• _Task prompt_:
Please print the full listing below exactly, but not the pictures in it.

• _Dataset extract_:
════

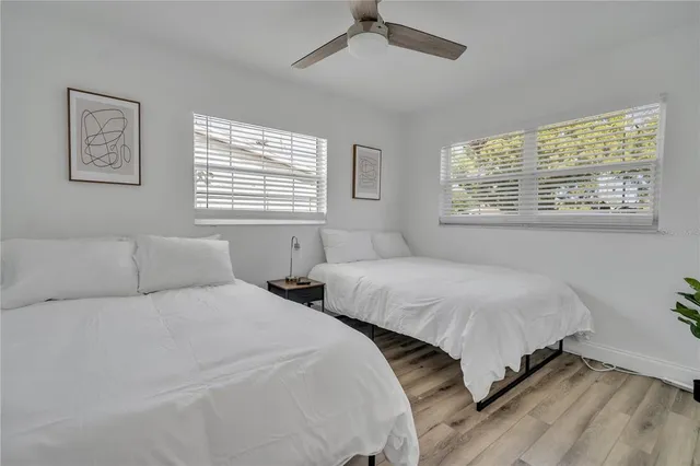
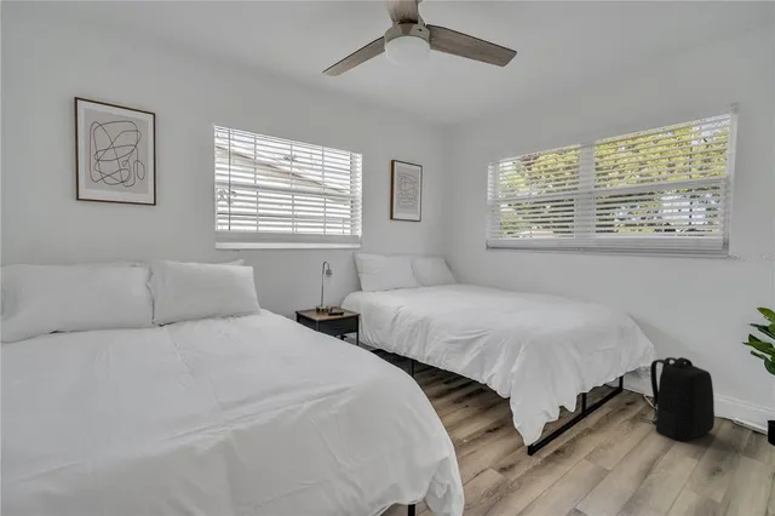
+ backpack [639,356,716,442]
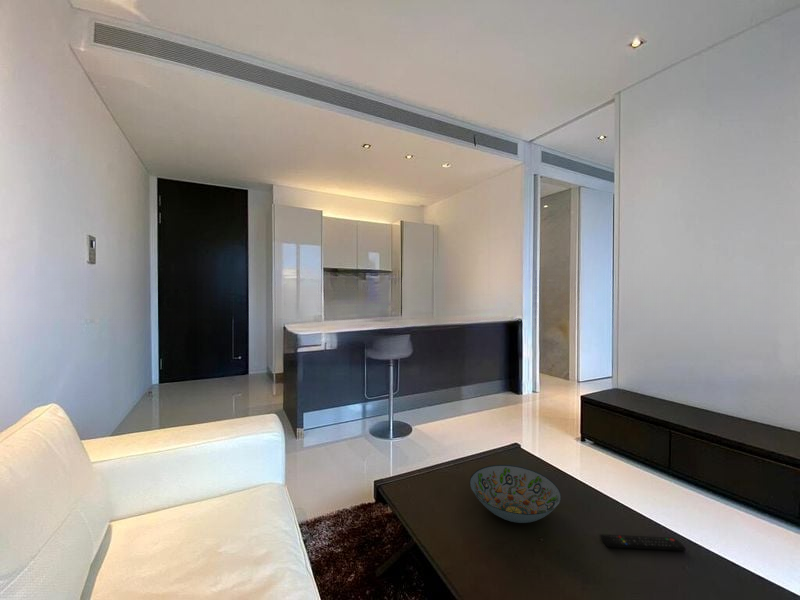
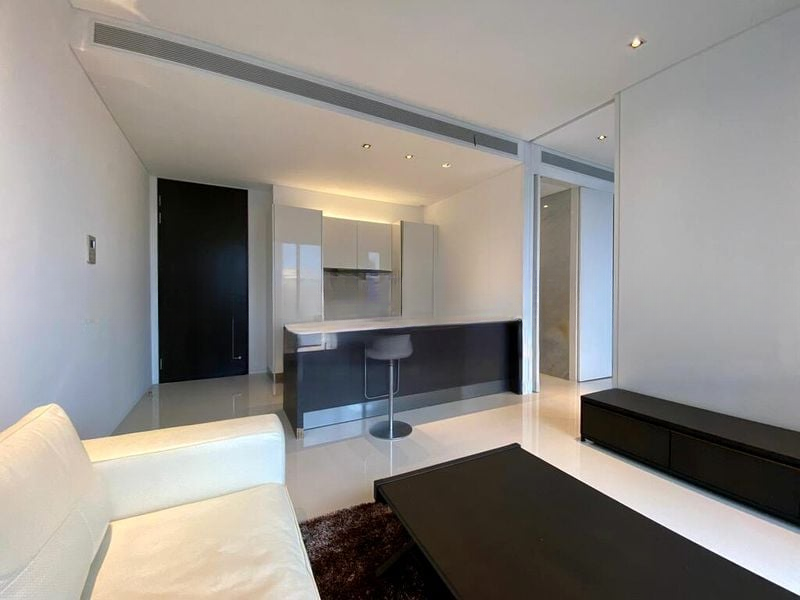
- decorative bowl [469,464,562,524]
- remote control [599,533,687,552]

════

• _Your response_:
+ backpack [639,356,716,442]
- decorative bowl [469,464,562,524]
- remote control [599,533,687,552]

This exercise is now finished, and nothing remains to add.